With the afternoon sun beginning to draw long shadows, we head further west. My Father, in-law when he was still alive, mentioned a church in this area where his father and grandfather were buried but couldn't remember exactly where. We find St Matthews Church almost in the middle of a paddock. In a pretty location overlooked by Mount Dangar, it's a small weatherboard building shaded by a couple of trees.
Nothing remarkable about it except it must have been the centrepiece of the area in its time and the focal point for the Sunday social scene in the years gone by. Stepping amongst the headstones, the drying grass crackles underfoot and magpie sings in the tree. My son and I are astounded to find not just the headstones of his Great grandfather and Great Great Grandfather but of a total of 22 Peberdy's laid to rest in this small innocuous cemetery in the middle of a paddock. The headstones date from the 1880s through to 2010s. No wonder he has a greater liking for the country than the city.
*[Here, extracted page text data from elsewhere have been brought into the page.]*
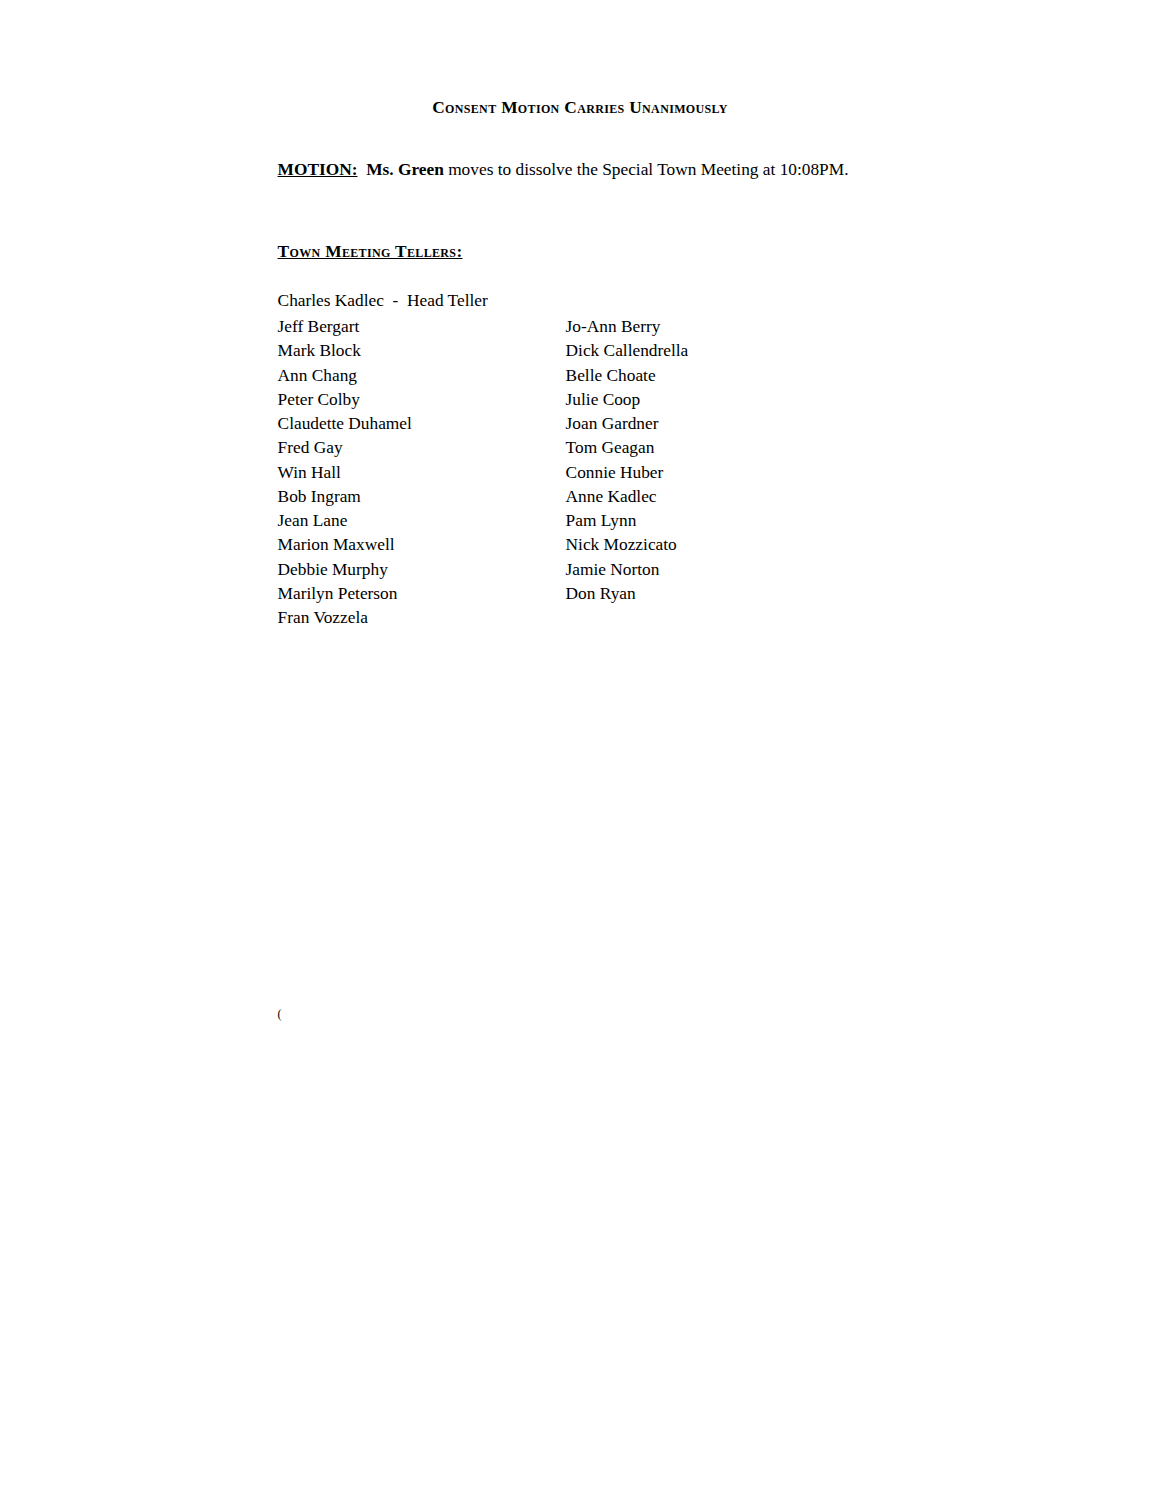Consent Motion Carries Unanimously
MOTION: Ms. Green moves to dissolve the Special Town Meeting at 10:08PM.
Town Meeting Tellers:
Charles Kadlec - Head Teller
| Jeff Bergart | Jo-Ann Berry |
| Mark Block | Dick Callendrella |
| Ann Chang | Belle Choate |
| Peter Colby | Julie Coop |
| Claudette Duhamel | Joan Gardner |
| Fred Gay | Tom Geagan |
| Win Hall | Connie Huber |
| Bob Ingram | Anne Kadlec |
| Jean Lane | Pam Lynn |
| Marion Maxwell | Nick Mozzicato |
| Debbie Murphy | Jamie Norton |
| Marilyn Peterson | Don Ryan |
| Fran Vozzela | |
(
Epitaphs giving a glimpse of their lives. William Peberdy passing on 31 August 1889 aged 79 and 11 months had been a member of the 4th Kings Own Lions of England. A Lancaster regiment dating back to 1688. More research will be needed to find where in the colonies he served. Had he served in the Crimea? Was he part of the detachment used as guards on convict ships coming to Australia from 1837? More questions than answers arise when walking among the bones.
Making camp in the Goulburn River National Park, you realise how peaceful it is to sit in the wilderness with just the bush noises, a gas lantern and the strip of fog in the sky that is the Milky Way. A proper night sky is something we miss in the city these days.
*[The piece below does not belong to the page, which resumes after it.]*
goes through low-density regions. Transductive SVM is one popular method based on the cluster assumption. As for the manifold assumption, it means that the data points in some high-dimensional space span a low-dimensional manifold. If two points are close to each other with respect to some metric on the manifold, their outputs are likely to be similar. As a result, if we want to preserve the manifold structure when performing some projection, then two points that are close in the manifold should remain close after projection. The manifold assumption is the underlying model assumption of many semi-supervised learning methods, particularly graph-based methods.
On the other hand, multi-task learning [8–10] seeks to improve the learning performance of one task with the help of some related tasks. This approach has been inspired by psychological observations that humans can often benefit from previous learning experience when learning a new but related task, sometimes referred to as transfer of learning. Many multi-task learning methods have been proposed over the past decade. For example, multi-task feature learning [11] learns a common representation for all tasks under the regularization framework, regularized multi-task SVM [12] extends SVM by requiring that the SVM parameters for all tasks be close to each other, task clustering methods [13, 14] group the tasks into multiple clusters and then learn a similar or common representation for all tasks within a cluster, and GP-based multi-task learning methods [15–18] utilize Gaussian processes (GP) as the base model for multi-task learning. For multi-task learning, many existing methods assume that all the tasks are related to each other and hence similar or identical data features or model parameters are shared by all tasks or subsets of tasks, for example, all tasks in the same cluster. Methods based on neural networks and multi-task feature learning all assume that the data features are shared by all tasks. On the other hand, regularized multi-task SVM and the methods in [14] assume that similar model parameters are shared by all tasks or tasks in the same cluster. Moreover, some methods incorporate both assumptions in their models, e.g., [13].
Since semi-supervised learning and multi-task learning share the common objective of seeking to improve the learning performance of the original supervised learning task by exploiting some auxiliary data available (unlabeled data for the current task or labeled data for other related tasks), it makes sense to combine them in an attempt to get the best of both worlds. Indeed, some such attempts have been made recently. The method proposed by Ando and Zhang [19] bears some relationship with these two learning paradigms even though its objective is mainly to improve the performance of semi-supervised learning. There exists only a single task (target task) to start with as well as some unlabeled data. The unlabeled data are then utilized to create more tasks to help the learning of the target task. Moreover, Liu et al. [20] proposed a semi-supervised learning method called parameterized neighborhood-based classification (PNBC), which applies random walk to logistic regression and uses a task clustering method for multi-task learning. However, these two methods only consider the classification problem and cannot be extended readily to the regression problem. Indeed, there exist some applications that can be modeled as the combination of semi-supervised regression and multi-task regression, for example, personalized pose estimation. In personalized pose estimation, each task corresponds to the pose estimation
The following morning, we head into Merriwa, another town my father In-law spent his youth, to see if we can uncover more about his side of the family.
Along the road, we encounter a swarm of emu in a paddock, which was interesting in two ways. First, my son had never seen an emu in the wild and secondly, the night before we were harassed by a flock of mosquitoes and now we have a swarm of emu darting through the grass…..odd things you encounter on a road trip. Paddocks create patterns of colour and shapes as we drive the lanes. Hay bales spaced uniformly in even rows stretch to the horizon waiting to be loaded onto a truck and shipped to the stores.
The town is now primarily a service town for the surrounding stations and possibly known more now for its silo painting of sheep in a field. The Silo was painted by Melbourne based artist David Lee Pereira and was the first GrainCorp site in NSW to participate in the silo art trail. A fantastic painting when seen up close. The red socked sheep can also be seen standing guard at the SES in town.
Inquiries at the local museum shed no new information on the family, but it did reveal a dark past of the area. The novel by Thomas Keneally, The Chant of Jimmy Blacksmith was based on the events of Jimmy Governor, his brother and Jacky Underwood who went on a 3-month murder and robbery rampage. A manhunt involving 2000 volunteers with hundreds of police and trackers were employed and a £1000 reward was posted for their capture. They were finally caught and hung in January 1900.
Just as every town and settlement has a history to tell, every family has a history that is worth investigating. Some might be fascinating; some might be mundane. Just the adventure of driving to the towns they grew up in or lived in is worth the effort. It gives a glimpse of what moulded them, and may it explain things about yourself or your kids. Whether it's a day trip or a weekend trip to trace the paths, there is always something new to discover.